生まれたばかりの私の顔は父方のおばあちゃんによく似ていたらしい。親戚の人はよく、私が産まれたときに「おばあちゃんが出てきた」と思って驚いたという話をしていた。私はその話が好きだったし、今でもたまに思い出して嬉しくなる。それくらいおばあちゃんのことが好きなのだ。

おばあちゃんは私が小学校に入るか入らないかくらいの頃に亡くなった。ランドセルを買ってもらったことは覚えているけど、ランドセルを背負って小学校に通う姿は見せることができなかった。
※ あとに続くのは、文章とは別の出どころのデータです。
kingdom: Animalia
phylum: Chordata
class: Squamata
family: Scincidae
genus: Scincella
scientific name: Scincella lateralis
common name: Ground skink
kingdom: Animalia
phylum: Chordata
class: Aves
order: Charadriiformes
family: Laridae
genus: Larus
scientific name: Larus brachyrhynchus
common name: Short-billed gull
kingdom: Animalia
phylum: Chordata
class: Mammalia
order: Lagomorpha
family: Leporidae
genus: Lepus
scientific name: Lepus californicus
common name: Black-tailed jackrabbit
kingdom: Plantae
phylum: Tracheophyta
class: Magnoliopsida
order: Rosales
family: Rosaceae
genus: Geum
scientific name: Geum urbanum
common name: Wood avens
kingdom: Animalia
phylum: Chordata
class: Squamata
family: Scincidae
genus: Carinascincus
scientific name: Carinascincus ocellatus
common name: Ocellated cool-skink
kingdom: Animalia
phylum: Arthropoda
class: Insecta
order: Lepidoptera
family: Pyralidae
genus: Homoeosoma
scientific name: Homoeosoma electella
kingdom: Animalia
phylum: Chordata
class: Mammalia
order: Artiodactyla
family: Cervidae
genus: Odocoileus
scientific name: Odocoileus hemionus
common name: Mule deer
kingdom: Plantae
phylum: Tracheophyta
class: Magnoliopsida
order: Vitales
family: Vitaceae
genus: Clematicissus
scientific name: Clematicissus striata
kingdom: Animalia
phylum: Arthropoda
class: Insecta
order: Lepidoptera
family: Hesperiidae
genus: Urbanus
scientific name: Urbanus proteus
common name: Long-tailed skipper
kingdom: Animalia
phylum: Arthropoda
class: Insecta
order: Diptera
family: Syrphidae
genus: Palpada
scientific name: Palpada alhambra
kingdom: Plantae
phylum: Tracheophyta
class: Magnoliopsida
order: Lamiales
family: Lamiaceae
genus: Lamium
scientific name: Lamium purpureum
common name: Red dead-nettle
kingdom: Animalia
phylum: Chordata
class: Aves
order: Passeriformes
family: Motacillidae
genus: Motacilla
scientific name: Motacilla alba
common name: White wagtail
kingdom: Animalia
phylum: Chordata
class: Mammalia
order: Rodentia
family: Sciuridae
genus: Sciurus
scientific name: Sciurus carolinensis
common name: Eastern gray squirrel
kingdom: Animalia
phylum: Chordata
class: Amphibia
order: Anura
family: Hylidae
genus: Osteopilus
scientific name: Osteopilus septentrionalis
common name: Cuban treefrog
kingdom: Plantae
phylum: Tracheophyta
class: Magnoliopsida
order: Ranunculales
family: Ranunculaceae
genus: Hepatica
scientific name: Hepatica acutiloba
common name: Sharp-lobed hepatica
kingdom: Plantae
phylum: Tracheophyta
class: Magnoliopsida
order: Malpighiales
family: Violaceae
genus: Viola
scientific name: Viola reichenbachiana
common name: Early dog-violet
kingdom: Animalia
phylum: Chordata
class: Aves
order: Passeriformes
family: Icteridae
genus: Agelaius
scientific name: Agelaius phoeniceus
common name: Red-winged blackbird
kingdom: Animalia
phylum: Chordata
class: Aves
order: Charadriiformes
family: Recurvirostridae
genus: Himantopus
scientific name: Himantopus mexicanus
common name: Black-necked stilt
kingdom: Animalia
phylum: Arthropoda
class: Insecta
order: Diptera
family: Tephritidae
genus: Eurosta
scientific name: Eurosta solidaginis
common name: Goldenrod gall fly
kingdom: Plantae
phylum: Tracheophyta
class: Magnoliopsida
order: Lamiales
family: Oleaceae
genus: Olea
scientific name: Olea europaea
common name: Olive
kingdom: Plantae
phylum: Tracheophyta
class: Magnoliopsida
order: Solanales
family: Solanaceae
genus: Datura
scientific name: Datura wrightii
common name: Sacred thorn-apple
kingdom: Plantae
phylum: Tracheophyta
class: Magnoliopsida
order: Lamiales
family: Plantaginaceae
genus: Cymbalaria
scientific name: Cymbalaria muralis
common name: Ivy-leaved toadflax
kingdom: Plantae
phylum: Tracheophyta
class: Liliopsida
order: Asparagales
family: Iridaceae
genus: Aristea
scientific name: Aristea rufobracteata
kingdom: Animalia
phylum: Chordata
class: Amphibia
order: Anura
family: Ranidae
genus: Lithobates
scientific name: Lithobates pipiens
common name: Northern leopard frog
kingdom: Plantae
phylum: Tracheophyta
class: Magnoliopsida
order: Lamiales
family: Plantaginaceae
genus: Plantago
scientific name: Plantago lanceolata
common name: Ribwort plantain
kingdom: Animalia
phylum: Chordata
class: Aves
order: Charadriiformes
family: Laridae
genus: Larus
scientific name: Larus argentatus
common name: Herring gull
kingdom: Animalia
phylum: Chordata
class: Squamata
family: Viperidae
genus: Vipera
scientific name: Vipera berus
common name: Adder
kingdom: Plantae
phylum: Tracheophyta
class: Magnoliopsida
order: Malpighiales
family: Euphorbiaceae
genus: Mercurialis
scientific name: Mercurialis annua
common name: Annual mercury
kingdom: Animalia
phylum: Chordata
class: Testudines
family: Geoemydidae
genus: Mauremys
おばあちゃんが亡くなったことについて、当時は意味が分からなかったし、実は今もよく分かっていない。

会いたくても会えない人が増えていく。別に会わなくてもいい人も増えていく。どちらも増えていく一方だけどプラスになっていない。むしろどっちもマイナスだと感じている私は、これから先どうやって生きていけば良いのかがたまに分からなくなる。

成長しきった今の私の顔はどのくらいおばあちゃんに似ているのだろうか。会って確かめてみたいけど絶対にできない。絶対という言葉は存在しないと聞くけど結構あると思う。存在しないと思い込みたい人が騒いでいるだけだ。だっておばあちゃんに会うの、もう絶対に無理なんだが。

思い出の中で生きることができれば良いのにと思う。おばあちゃんの顔と名前以外の情報が薄れつつあるのだった。幼すぎて思い出の母数が少ない。おばあちゃんの声はもう思い出せない。忘れてしまうことは仕方がないことだ、と言い訳をしながら、数少ない思い出たちを死守している。基本的に歳を取ることについては何も思わないけど、こういうときは嫌だなあと感じる。経年変化ではなく、経年劣化だから。